Interactive Pivot Tables in R

Pivot Tables are probably the most powerful feature of Microsoft Excel. Pivot tables allow cross tabulation of different variables and display values as either sums, counts, averages, etc. Moreover, user has the ability to add and remove variables and modify results accordingly. This functionality proves to be extremely useful and can actually work as a basic dashboard.

Interestingly, you can generate such Pivot tables in R! Package rpivotTable allows building Pivot tables and dynamic slicing and dicing of the data. Lets see how its done.

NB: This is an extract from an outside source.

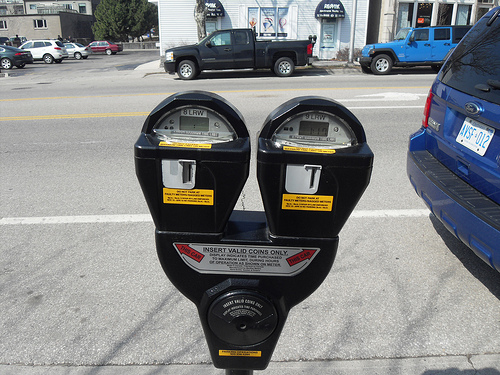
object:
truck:
[162, 28, 318, 81]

install.packages("rpivotTable")
library(rpivotTable)

We will work with R’s built-in dataset “Titanic”. The dataset contains information on the fate of passengers on fatal maiden voyage of ocean liner “Titanic”. It is a four dimensional array generated by cross tabulating 2201 observations and 4 variables. The variables are: Class (1st, 2nd, 3rd, Crew), Sex (Male, Female), Age (Child, Adult), Survived (No, Yes). Fifth column Freq shows number of entries for each of the combinations of earlier four variables.

data("Titanic")

Generate a simple Pivot table:

rpivotTable(Titanic)

The default rpivotTable() function converts data into a table. It can be viewed in RStudio’s ‘Viewer’ pane. Let’s understand basic structure of the output.

Left corner of the table indicates how the data is presented. It is ‘Table’ by default. If you click on the dropdown menu, a list of other output formats would be visible.
All column headers are placed in the top horizontal box.
Two blue patches represent row and column dimensions of the table, which are empty by default.
The table gives Counts of rows in the data.

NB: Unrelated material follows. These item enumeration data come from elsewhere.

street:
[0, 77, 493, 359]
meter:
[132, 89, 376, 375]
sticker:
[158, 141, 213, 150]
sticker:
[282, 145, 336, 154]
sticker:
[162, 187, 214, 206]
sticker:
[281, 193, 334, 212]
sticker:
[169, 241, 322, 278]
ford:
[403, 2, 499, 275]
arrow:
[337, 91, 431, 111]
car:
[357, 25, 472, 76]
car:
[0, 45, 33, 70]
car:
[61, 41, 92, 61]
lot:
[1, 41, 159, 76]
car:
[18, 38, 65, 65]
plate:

Change output interactively:

Interactivity is the key feature of a Pivot table, let’s see how to do it in rpivotTable. If you hover over the column headers, you will realise they are movable. You can drag and place them in the row-column blue patches to generate bivariate / multivariate tables.
Cell values can be controlled by clicking on the dropdown menu showing ‘Counts’ in the left corner. It can display sum, average, unique values, minimum, maximum, first, last, proportions, etc.

In this table, we are displaying ‘Sum’ of column ‘Freq’ based on columns ‘Survived’ and ‘Class’. The table essentially shows how many people from which class survived or didn’t survive the accident.

Output formats:

Biggest advantage of rpivotTable() is that it can show output not just as a simple table. Different output formats available are:

Barcharts
Heatmaps
Treemaps
Stacked Bar Chart
Area Chart
Line Chart
Scatter Chart

Here, we have changed the output format to ‘Heatmap’. The distribution of deaths is now distinctly clear.

Pre-populate rpivotTable:

Rows and columns can be pre-populated in the output by adding the following arguments.

rpivotTable(Titanic, rows = c("Class","Sex"), 
            cols = c("Age","Survived"), aggregatorName = "Sum", vals = "Freq")

rows= and cols= specify which variables should be placed where.
aggregatorName= gives how the values should be summarised.
vals= gives which variable should be considered for aggregation.